Distribution of \(N_{10}(\mathbb {R}), N_{50}(\mathbb {R})\) and \(N_{200}(\mathbb {R})\), when \(F_{1}, F_{2}\), and \(F_{3}\) are \(\textit{Poi}(1)\)

Full size image

As n becomes larger, the distribution \(N_{2(n+1)}(\mathbb {R})\) can be approximated by normal distribution more accurately. Hence, unlike the distribution \(N_{10}(\mathbb {R})\) and \(N_{50}(\mathbb {R})\), which are skewed, the distribution of \(N_{200}(\mathbb {R})\) is symmetric and bell-shaped. For each simulation study, 10,000 samples are generated to compute the respective histogram.

3.5 Discussion and Concluding Remarks

The results derived in this article are based on the assumption that the coefficients are continuous random variables. It is curious to see how are they modified if instead, we assume that the coefficients are general random variables. The exact distribution of \(\frac{N_{2(n+1)}(\mathbb {R})}{2}\) remains unchanged if roots are counted including the multiplicity. However, if roots are counted excluding multiplicity, in that case, \(N_{2(n+1)}(\mathbb {R})\) follows a distribution that is the \((n+1)\)-fold convolution of a 3-point discrete distribution supported on \(\{0,1,2\}\) of which Bernoulli is a special case.

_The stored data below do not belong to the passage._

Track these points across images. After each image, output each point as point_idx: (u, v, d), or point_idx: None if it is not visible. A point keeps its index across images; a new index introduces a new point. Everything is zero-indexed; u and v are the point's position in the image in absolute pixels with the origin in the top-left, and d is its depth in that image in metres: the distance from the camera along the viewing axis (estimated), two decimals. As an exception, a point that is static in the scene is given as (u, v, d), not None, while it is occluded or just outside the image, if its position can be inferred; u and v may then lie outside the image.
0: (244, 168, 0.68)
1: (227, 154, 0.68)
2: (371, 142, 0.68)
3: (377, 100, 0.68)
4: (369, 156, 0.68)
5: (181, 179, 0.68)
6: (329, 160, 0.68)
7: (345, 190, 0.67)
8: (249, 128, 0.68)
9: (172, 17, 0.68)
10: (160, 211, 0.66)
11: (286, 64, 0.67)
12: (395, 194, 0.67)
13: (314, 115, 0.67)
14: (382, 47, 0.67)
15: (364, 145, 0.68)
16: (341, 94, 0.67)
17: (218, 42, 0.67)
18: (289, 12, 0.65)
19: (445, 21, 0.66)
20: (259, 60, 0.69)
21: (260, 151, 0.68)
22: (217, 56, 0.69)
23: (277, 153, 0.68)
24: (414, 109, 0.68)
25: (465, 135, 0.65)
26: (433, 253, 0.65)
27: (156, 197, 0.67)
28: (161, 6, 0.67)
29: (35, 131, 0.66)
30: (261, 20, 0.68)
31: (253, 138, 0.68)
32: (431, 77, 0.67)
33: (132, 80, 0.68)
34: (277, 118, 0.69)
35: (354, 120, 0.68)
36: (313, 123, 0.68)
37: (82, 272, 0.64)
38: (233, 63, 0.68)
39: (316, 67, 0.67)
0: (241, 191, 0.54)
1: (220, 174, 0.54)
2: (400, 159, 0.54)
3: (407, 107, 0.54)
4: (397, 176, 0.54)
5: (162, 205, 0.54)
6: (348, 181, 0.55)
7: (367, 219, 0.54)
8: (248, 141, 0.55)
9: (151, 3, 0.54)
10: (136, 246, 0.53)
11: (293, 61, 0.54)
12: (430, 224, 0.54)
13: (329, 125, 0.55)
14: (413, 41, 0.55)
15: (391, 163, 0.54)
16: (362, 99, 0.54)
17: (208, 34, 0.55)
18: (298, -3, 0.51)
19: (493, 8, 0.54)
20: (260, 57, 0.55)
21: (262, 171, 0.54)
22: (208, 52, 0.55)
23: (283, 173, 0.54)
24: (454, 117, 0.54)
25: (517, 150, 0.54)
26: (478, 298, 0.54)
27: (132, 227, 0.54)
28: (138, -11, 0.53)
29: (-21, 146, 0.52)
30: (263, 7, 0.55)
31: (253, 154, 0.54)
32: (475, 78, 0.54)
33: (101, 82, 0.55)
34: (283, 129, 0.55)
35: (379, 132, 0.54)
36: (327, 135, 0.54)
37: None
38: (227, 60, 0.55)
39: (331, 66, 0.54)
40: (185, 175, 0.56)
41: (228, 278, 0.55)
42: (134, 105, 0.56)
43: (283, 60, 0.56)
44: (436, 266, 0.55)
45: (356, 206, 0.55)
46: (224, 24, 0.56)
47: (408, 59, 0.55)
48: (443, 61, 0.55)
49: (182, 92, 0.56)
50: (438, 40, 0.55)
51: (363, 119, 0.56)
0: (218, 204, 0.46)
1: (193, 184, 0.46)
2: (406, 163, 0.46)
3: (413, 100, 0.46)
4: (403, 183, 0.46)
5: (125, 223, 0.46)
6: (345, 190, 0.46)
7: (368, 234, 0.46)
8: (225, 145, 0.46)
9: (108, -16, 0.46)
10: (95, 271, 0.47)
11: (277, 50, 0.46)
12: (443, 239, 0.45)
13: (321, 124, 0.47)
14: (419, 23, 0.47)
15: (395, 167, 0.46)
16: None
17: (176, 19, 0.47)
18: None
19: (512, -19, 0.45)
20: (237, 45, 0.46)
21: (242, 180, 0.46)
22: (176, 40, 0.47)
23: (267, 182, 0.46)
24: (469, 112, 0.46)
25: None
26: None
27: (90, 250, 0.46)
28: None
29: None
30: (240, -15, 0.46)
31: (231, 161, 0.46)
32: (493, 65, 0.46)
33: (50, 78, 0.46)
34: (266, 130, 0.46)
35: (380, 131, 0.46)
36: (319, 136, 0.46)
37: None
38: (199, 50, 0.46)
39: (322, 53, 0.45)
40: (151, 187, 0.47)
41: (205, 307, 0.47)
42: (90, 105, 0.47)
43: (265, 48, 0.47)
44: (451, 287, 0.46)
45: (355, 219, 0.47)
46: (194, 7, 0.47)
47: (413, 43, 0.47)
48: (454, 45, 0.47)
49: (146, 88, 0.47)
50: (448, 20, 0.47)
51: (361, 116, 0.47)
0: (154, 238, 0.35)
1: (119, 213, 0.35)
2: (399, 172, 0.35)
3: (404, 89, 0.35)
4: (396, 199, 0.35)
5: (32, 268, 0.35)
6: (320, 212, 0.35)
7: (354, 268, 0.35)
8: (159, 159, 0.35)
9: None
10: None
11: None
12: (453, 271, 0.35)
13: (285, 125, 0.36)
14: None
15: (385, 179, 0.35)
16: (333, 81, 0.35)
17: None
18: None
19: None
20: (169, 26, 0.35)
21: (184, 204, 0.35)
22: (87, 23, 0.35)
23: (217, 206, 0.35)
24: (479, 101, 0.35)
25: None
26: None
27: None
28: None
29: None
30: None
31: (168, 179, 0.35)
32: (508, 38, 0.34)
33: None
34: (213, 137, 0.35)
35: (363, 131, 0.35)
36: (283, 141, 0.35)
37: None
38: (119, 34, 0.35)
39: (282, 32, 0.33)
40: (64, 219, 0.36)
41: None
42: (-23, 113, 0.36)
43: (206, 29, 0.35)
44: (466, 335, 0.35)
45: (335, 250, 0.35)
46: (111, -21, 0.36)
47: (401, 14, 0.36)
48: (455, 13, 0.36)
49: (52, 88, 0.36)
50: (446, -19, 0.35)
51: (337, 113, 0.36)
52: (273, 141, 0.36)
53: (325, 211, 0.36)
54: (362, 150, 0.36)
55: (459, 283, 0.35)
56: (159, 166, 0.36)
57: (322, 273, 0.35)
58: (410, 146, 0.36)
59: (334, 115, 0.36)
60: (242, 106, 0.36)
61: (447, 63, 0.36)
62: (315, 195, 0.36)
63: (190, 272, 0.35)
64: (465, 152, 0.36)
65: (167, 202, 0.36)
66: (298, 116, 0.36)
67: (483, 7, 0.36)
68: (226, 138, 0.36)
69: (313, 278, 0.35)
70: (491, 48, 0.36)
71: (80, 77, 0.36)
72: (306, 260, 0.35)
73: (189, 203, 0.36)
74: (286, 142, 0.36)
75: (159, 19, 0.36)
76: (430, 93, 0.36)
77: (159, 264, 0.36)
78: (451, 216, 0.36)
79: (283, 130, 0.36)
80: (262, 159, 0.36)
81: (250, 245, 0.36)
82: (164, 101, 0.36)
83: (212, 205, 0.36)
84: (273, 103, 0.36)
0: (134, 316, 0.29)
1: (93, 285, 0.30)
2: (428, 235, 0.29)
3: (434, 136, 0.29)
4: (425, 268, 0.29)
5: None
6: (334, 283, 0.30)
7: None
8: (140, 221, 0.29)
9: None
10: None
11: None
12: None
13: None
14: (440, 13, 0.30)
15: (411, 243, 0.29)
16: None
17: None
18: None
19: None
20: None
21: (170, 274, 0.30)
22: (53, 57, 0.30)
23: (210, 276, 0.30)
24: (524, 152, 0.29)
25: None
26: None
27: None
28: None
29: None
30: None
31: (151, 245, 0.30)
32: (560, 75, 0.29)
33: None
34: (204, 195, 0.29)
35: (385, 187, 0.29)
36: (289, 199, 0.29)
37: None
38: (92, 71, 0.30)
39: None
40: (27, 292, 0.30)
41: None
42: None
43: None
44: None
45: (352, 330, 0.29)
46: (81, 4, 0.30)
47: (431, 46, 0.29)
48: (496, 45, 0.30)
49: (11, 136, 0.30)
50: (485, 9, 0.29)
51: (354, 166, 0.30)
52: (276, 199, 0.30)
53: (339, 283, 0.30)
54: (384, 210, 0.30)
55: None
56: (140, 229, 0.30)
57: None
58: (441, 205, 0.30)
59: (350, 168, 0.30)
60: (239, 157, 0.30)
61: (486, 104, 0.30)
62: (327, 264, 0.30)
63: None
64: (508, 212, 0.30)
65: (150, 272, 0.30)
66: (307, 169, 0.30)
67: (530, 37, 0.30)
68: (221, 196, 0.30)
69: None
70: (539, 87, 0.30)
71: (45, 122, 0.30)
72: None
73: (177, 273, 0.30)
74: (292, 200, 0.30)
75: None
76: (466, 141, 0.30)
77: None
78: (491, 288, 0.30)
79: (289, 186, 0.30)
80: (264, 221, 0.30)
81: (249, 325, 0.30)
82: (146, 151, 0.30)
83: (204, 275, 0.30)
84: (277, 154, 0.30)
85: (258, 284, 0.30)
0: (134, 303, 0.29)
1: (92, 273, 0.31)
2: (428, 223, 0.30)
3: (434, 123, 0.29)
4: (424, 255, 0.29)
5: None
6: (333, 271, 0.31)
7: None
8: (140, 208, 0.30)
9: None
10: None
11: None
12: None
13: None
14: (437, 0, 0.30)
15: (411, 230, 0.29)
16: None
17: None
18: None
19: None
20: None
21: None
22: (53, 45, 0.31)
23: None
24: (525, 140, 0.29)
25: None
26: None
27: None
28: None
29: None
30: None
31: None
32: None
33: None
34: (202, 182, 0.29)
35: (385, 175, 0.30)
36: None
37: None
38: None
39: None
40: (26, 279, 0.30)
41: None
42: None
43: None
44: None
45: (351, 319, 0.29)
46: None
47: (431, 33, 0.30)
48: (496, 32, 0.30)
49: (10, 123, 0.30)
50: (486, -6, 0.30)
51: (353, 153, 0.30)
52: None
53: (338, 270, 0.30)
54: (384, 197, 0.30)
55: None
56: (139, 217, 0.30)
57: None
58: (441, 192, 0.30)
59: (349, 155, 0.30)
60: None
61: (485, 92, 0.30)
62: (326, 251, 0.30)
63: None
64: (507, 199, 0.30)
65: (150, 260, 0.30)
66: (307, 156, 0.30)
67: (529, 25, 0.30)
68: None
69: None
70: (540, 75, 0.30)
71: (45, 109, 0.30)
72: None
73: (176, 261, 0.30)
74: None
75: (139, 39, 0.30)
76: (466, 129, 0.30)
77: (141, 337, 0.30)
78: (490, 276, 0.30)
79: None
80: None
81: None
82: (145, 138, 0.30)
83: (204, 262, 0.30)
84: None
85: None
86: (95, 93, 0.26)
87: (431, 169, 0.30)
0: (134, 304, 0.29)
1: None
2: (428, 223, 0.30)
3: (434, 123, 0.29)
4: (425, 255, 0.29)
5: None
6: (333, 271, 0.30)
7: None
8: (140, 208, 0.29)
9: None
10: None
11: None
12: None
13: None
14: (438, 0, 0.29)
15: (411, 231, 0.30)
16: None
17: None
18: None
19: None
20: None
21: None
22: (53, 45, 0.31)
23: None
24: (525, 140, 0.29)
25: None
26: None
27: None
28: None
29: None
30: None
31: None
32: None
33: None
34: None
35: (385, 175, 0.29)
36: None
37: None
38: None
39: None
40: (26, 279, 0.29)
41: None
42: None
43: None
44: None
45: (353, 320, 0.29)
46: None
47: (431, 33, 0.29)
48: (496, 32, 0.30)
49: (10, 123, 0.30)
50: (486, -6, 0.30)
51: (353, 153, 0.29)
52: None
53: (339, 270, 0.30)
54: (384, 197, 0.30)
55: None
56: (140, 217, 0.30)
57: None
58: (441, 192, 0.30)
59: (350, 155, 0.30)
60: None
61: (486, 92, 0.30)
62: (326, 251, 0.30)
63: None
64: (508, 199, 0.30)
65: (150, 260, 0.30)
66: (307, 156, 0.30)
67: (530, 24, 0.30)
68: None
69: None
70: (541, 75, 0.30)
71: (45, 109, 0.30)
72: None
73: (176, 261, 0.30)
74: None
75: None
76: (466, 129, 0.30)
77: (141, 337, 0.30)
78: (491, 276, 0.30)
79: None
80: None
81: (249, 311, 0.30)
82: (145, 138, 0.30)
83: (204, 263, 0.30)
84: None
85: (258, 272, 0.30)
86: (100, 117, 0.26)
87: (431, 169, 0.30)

Another question that arises naturally is whether the results derived in this article can be extended to some higher degree random polynomials of the same structure. A theorem similar to Theorem 1 can be stated for \(F_{3(n+1)}(x) =\left( A_{1}+A_{2} x+A_{3} x^{2}+A_{4} x^{3}\right) \cdots \left( A_{4n+1}+A_{4n+2} x+A_{4n+3} x^{2} + A_{4n+4} x^{3}\right)\) and one can show that \(\frac{N_{3(n+1)}(\mathbb {R}) - (n+1)}{2} \sim {\text {Bin}}\left( n+1, P\left( 4(A_{3}^{2} - 3A_{2}A_{4})^{3} - (2A_{3}^{3} - 9 A_{2}A_{3}A_{4} +27A_{1}A_{4}^{2})^{2}>0\right) \right)\). However, in that case, the binomial success probability is of nontrivial form, rendering an extension of Theorems 2 and 6 difficult. Beyond the third-degree polynomial, the scaled and centered value of the number of real roots is no longer binomially distributed. When k is even, the distribution of \(\frac{N_{k(n+1)}(\mathbb {R})}{2}\) is \((n+1)\)-fold convolution of a \(\frac{k}{2}\)-point discrete distribution supported on \(\{0,1,2,\ldots ,\frac{k}{2}\}\), and when k is odd, the distribution of \(\frac{N_{k(n+1)}(\mathbb {R}) -(n+1)}{2}\) is \((n+1)\)-fold convolution of a \(\frac{k-1}{2}\)-point discrete distribution supported on \(\{0,1,2,\ldots ,\frac{k-1}{2}\}\). Needless to mention for the above-mentined cases an extension of Theorems 2 and 6 seems infeasible.